SN42.12:22.5: This wearing away is visible in this very life, immediately effective, inviting inspection, relevant, so that sensible people can know it for themselves.

Ven Visakha was a sensible person.


Saṃyutta Commentary

‘Anissitāyā’ ti vaṭṭanissitaṃ katvā akathitāya.

Anissitāyā: not [with speech] that is spoken as one still subject to the round of saṃsāra.”

vaṭṭa – round/cycle [of saṃsāra].

katvā – lit. “having done”, but in commentarial Pali it’s often used idiomatically to mean “in the manner of one who…”.

akathitāya – not [with speech] spoken

Aṅguttara Commentary

‘Anissitāyā’ ti vaṭṭaṃ anissitāya. Vivaṭṭanissitameva katvā katheti, vaṭṭanissitaṃ katvā na kathetīti ayamettha adhippāyo.

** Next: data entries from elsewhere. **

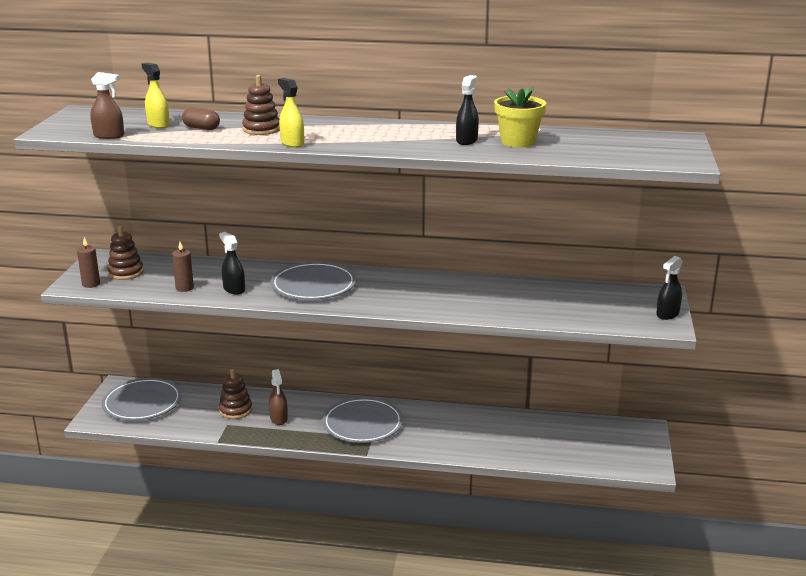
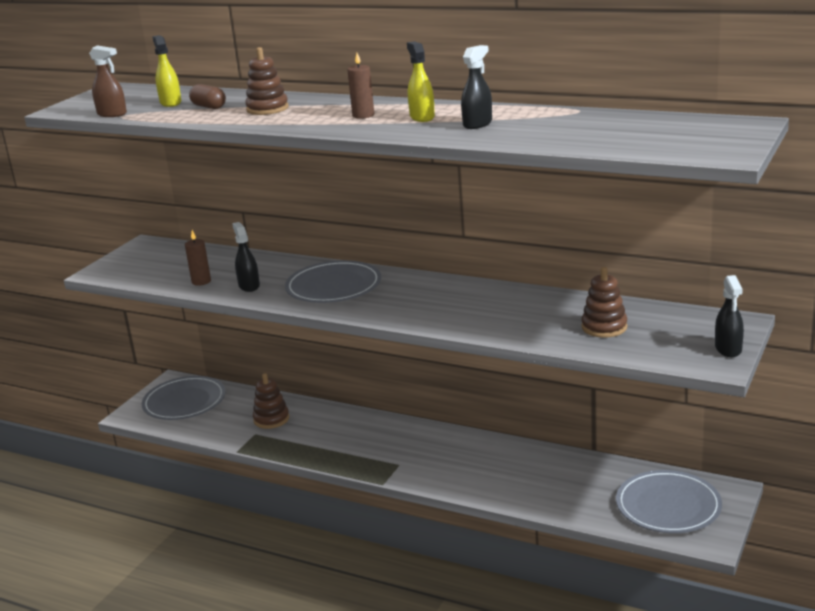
camera: 20 degrees right, 0 degrees up
brown candle [77,237,100,288] -> brown candle moved to [348,53,374,119]
brown stacking toy [107,226,144,280] -> brown stacking toy moved to [581,267,627,338]
brown spray bottle [269,369,288,425] -> none
yellow spray bottle [278,78,304,148] -> yellow spray bottle moved to [407,41,435,122]
grey plate [323,397,403,443] -> grey plate moved to [616,470,722,533]
yellow flower pot [494,87,546,147] -> none
black spray bottle [656,256,683,320] -> black spray bottle turned 60 degrees counterclockwise [715,275,744,357]

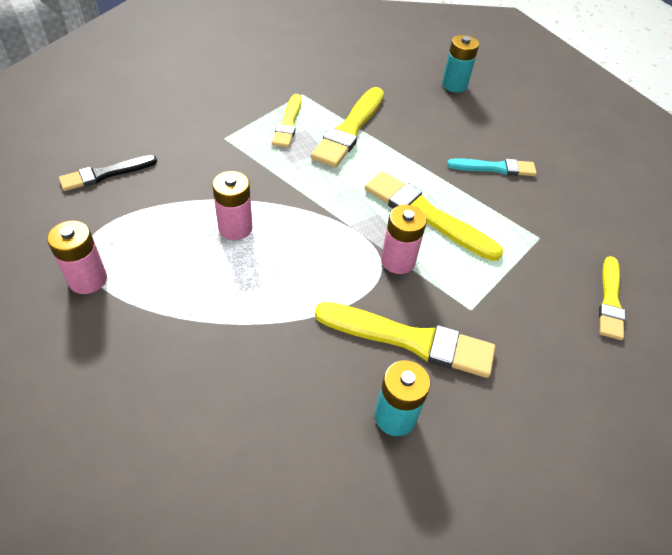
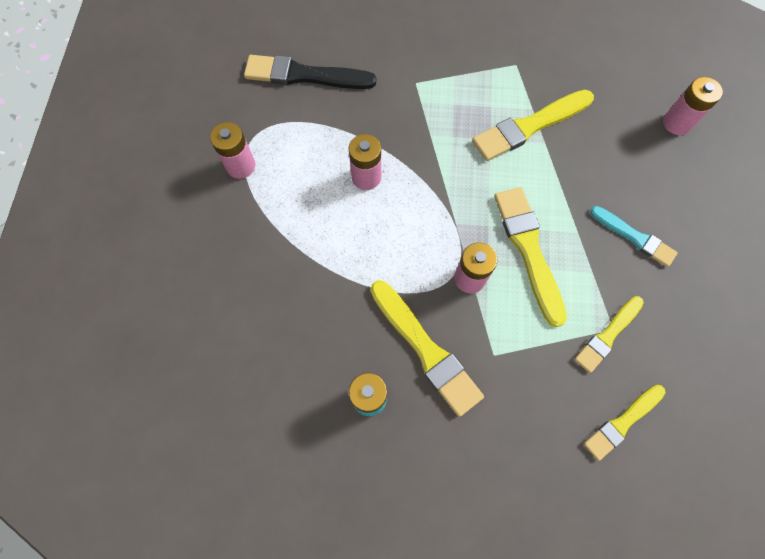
camera: 40 degrees right, 20 degrees up
black brush [59,155,157,191] -> black brush [244,55,376,89], size x1.60
yellow brush [272,94,302,148] -> yellow brush moved to [574,296,644,373]
turquoise battery [442,35,479,93] -> pink battery [663,77,723,135]

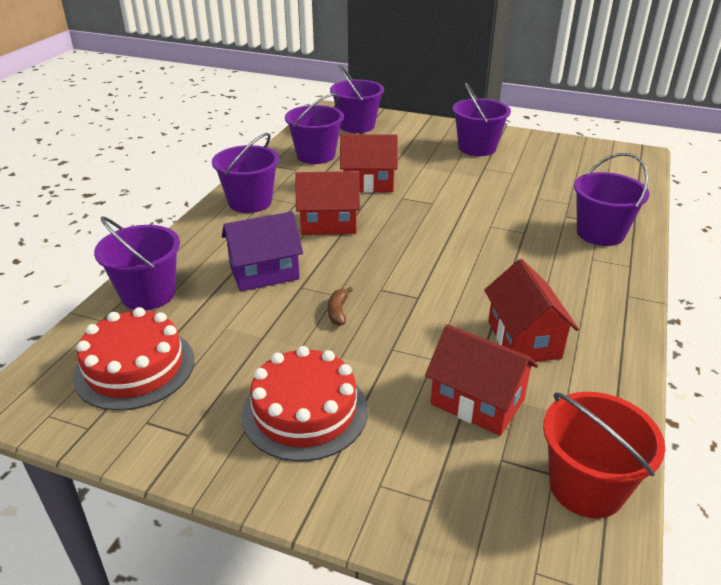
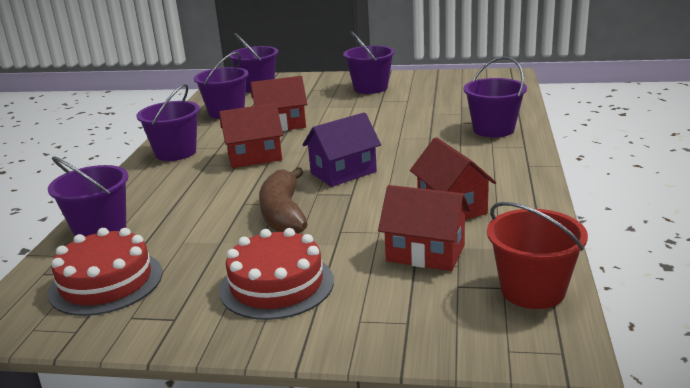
camera: 10 degrees left, 10 degrees down
purple house [222,212,303,292] -> purple house moved to [302,112,381,187]
brown banana [328,287,353,326] -> brown banana [259,167,307,234], size x2.36

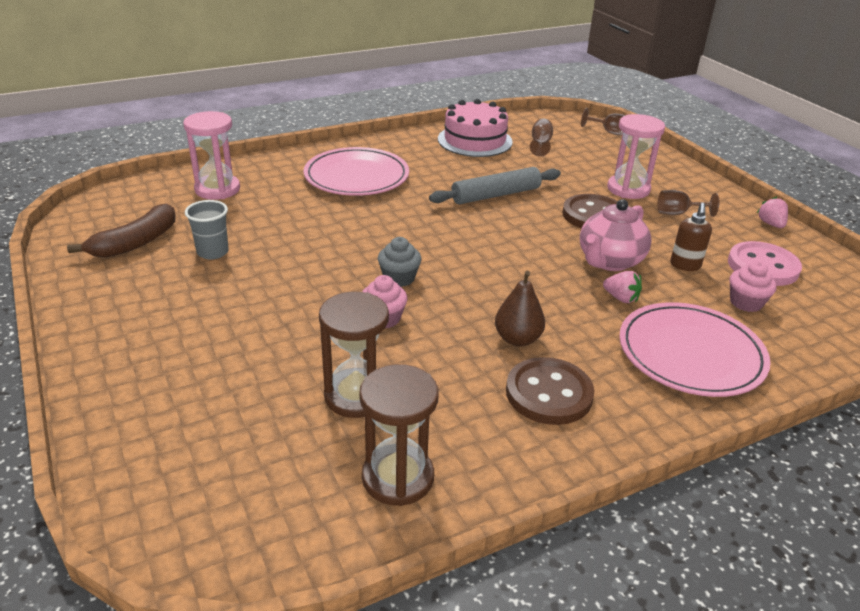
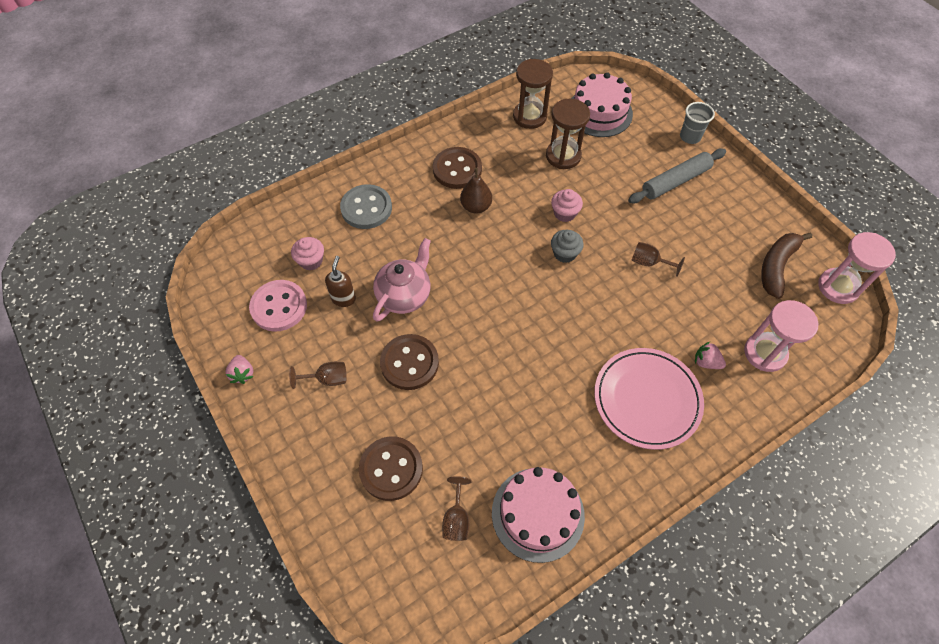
camera: 175 degrees right, 25 degrees up
grey cup [185,200,229,260] -> grey cup moved to [680,102,715,144]
grey rolling pin [429,167,561,204] -> grey rolling pin moved to [628,149,726,203]
brown goblet [581,108,626,136] -> brown goblet moved to [632,242,685,277]
pink strawberry [603,271,642,303] -> pink strawberry moved to [695,342,726,369]
pink hourglass [607,114,665,199] -> pink hourglass moved to [818,232,896,304]
pink plate [619,302,771,397] -> grey button [340,184,392,229]
none -> brown button [359,436,423,501]
none -> pink cake [571,72,633,137]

Anissitāyā – Not [with the speech] of one subject to the round of saṃsāra. He speaks only in the manner of one freed from the round of saṃsāra. He does not speak in the manner of one still subject to the round; this is the meaning here.”


Thank you Bhante. A variant of that was on my list of theories.

Even though it is a natural thing for us humans to do, I find it interesting that it is maybe being suggested that it is possible to gain some insight into the state of someone else’s attainment from their speech. Though I’m guessing that you possibly need to be close to, at, or above that attainment to make such an assessment at all successfully.

On the other hand I guess it is maybe possible for someone to speak only in the manner of one freed from the round of saṃsāra, even if one is in fact not.